Tribes that plant more of their own food can improve the health of their citizens to help fight off COVID but also future illnesses.
“We are doing so much more than just planting a garden,” Black Elk said. “It brings us closer to our ancestors and each other, decreases food insecurity, increases health benefits as well as mental and spiritual.”
Elizabeth Hoover, an associate professor at the University of California, Berkeley, and an expert on native food systems, agreed the pandemic has caused a shift in thinking for many who now want to supply their own food to avoid being in a position of need in the future.
“We get things sent from all over the world,” Hoover said. “What happens if those shipments are disrupted?”
COVID-19’s impact on food security has not gone unnoticed in Washington. On July 17, the U.S. Department of Agriculture announced additional food for families via its Food Distribution Program on Indian Reservations (FDPIR) in response to difficulties brought on by the pandemic.
The program provides monthly food packages to Native Americans living on reservations or, in Oklahoma, approved areas near reservations as an alternative to the Supplemental Nutrition Assistance Program or SNAP, formerly known as food stamps. On average, 83,800 individuals participated monthly during fiscal 2019.

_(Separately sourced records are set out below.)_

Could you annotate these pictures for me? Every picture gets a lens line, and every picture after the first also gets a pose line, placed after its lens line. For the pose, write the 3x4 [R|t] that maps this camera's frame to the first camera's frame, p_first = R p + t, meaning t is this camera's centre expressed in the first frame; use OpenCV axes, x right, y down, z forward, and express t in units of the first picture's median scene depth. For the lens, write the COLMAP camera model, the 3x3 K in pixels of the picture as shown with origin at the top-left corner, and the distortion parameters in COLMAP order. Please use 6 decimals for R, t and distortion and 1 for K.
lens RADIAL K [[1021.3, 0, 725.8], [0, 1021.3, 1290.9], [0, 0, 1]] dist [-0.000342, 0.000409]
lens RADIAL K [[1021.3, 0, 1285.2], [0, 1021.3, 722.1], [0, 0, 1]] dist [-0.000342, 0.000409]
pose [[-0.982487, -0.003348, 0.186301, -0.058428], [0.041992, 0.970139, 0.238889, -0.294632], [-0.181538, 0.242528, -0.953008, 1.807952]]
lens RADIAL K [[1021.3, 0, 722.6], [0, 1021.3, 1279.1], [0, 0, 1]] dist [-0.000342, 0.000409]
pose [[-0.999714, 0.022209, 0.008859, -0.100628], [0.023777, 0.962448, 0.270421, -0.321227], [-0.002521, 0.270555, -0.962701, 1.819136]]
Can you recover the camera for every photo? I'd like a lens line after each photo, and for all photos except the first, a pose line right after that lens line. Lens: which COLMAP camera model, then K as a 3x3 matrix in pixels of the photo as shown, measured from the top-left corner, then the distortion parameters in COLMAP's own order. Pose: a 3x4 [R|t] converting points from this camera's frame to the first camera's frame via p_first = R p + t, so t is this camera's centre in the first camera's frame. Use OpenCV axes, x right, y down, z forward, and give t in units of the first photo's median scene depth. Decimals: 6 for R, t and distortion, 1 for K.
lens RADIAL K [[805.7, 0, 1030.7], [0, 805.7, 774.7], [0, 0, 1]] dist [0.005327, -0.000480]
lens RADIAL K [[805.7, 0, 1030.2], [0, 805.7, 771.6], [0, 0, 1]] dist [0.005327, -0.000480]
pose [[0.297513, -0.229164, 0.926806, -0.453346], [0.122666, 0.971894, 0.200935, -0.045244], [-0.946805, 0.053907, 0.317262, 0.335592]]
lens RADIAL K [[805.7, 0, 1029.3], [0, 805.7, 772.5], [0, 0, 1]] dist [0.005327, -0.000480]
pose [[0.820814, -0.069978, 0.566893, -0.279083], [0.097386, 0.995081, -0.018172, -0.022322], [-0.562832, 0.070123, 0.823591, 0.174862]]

The CARES Act relief bill passed by Congress provided $50 million to help increase program participation during COVID and to “support bonus packages for new and current participants over the coming months to best supplement nutrition needs,” a USDA news release said.
Some in Indian Country say even more action is needed.
The Native Farm Bill Coalition, a project of the Shakopee Mdewakanton Sioux Community’s Seeds of Native Health campaign, the Intertribal Agriculture Council, the National Congress of American Indians and the Indigenous Food and Agriculture Initiative, has called for Congress to provide more flexibility for SNAP, including temporarily waiving the prohibition on dual use of SNAP and FDPIR in the same month.
On the Navajo reservation, Wilson said, Seeds and Sheep is shifting its focus to sourcing sheep from local producers and preparing to distribute lambs in the fall. Sheep have long been a part of Diné culture, through various spiritual and wool weaving traditions.
“We’re planning to distribute Navajo-Churro lambs with the purpose of families restoring their flocks of sheep for the longer run,” she said.
Wilson said she’s been especially heartened to see how many young Navajos and others new to gardening or raising sheep have expressed interest in learning. It’s an encouraging sign in otherwise difficult times.
“A lot of our elders believe that we’ve disconnected from our traditional ways of life … and that disconnection, they believe, leads to the climate crisis that we are facing, because we were kind of pushed more into the Western ways of life,” she said.
Her efforts, she hopes, will serve to reconnect young and old — with Mother Earth, and one another.